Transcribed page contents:
┄┄┄┄┄┄

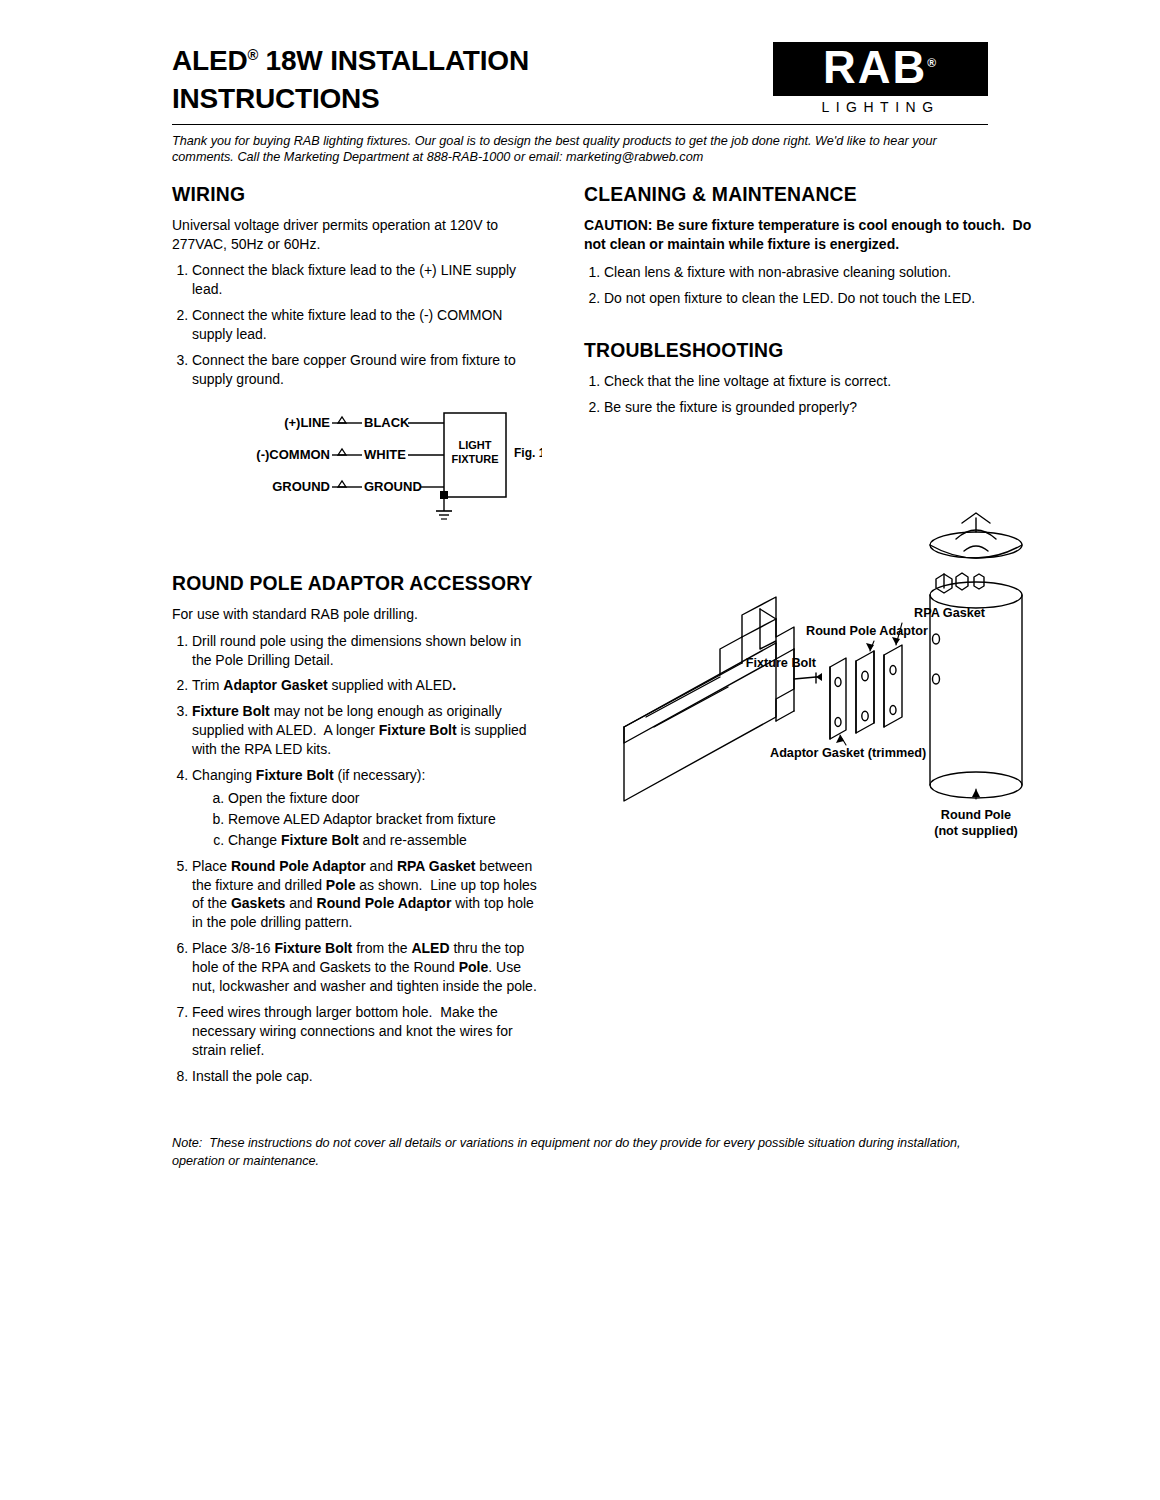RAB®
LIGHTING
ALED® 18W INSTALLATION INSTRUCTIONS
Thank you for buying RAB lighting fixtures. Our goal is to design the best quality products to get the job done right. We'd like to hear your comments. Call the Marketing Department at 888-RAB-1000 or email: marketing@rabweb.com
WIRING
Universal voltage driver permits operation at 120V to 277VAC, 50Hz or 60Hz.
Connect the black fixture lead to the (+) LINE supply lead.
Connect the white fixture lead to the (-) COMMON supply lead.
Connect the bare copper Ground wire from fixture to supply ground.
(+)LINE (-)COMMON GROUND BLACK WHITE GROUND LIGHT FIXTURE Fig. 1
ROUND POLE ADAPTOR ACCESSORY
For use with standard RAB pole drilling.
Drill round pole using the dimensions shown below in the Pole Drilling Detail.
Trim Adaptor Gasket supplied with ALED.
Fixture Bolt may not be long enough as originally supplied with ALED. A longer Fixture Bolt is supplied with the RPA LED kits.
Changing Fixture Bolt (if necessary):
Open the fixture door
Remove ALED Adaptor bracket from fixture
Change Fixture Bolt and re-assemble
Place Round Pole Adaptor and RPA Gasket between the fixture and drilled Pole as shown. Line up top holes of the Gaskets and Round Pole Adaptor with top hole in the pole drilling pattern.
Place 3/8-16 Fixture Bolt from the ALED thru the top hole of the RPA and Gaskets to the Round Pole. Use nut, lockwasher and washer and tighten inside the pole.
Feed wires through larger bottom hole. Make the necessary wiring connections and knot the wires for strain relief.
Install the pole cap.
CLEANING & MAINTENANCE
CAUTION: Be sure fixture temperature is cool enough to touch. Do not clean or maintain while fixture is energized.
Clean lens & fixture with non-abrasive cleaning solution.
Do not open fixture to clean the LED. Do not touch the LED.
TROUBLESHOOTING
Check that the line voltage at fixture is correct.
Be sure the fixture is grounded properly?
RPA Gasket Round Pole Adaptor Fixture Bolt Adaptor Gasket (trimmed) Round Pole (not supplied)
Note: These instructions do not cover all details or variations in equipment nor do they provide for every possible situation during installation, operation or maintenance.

┄┄┄┄┄┄

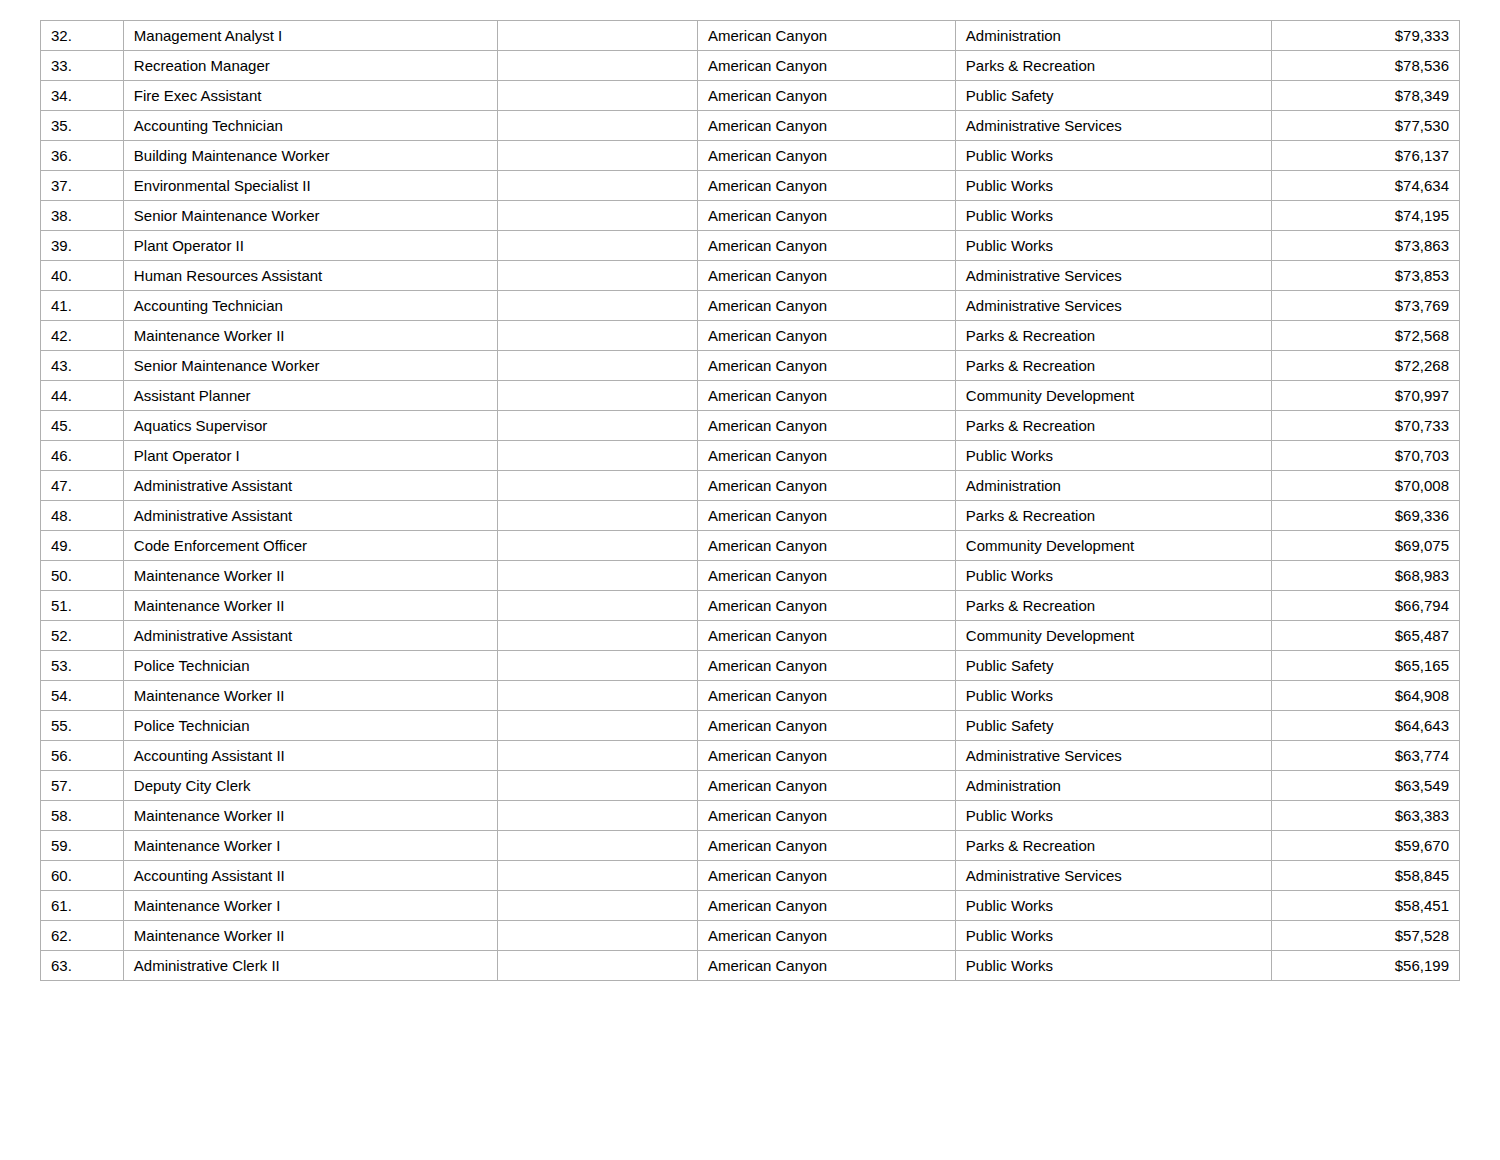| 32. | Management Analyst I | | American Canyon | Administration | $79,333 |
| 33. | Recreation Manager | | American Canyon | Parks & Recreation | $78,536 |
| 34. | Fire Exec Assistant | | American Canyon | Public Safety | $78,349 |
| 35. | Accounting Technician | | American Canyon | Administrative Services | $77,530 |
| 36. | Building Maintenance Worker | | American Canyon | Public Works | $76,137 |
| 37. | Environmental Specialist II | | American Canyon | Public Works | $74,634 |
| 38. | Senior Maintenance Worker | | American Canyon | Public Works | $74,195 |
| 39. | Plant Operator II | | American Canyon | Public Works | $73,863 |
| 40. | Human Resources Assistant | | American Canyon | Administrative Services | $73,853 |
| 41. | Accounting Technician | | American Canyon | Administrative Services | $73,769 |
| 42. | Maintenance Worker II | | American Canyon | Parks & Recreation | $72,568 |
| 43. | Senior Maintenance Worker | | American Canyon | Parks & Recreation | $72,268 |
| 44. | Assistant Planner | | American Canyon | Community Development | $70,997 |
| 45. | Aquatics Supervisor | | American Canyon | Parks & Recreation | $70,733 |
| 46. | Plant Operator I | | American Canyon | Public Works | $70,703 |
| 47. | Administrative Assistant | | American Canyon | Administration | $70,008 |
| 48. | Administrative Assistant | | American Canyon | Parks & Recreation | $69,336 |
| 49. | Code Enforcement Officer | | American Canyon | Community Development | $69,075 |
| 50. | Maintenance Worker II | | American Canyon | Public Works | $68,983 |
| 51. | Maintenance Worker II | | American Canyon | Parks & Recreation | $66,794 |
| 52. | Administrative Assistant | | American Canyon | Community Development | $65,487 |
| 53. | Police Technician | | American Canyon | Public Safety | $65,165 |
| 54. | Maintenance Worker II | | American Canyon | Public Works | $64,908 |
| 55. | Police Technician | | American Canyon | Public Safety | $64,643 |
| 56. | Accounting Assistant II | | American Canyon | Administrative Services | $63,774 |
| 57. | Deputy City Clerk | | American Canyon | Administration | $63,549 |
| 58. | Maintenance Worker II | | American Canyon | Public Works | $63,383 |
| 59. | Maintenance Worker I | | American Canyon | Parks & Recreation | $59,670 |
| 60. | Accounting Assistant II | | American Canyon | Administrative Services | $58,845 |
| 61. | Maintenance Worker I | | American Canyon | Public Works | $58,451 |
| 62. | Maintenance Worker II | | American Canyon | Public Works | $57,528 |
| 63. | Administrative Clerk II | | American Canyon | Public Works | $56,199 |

┄┄┄┄┄┄

→ Work request
All that belongs in the answer is the run of lines above from the line containing "Universal voltage driver" through the line containing "Check that the", exactly as written.

→ Result
Universal voltage driver permits operation at 120V to 277VAC, 50Hz or 60Hz.
Connect the black fixture lead to the (+) LINE supply lead.
Connect the white fixture lead to the (-) COMMON supply lead.
Connect the bare copper Ground wire from fixture to supply ground.
(+)LINE (-)COMMON GROUND BLACK WHITE GROUND LIGHT FIXTURE Fig. 1
ROUND POLE ADAPTOR ACCESSORY
For use with standard RAB pole drilling.
Drill round pole using the dimensions shown below in the Pole Drilling Detail.
Trim Adaptor Gasket supplied with ALED.
Fixture Bolt may not be long enough as originally supplied with ALED. A longer Fixture Bolt is supplied with the RPA LED kits.
Changing Fixture Bolt (if necessary):
Open the fixture door
Remove ALED Adaptor bracket from fixture
Change Fixture Bolt and re-assemble
Place Round Pole Adaptor and RPA Gasket between the fixture and drilled Pole as shown. Line up top holes of the Gaskets and Round Pole Adaptor with top hole in the pole drilling pattern.
Place 3/8-16 Fixture Bolt from the ALED thru the top hole of the RPA and Gaskets to the Round Pole. Use nut, lockwasher and washer and tighten inside the pole.
Feed wires through larger bottom hole. Make the necessary wiring connections and knot the wires for strain relief.
Install the pole cap.
CLEANING & MAINTENANCE
CAUTION: Be sure fixture temperature is cool enough to touch. Do not clean or maintain while fixture is energized.
Clean lens & fixture with non-abrasive cleaning solution.
Do not open fixture to clean the LED. Do not touch the LED.
TROUBLESHOOTING
Check that the line voltage at fixture is correct.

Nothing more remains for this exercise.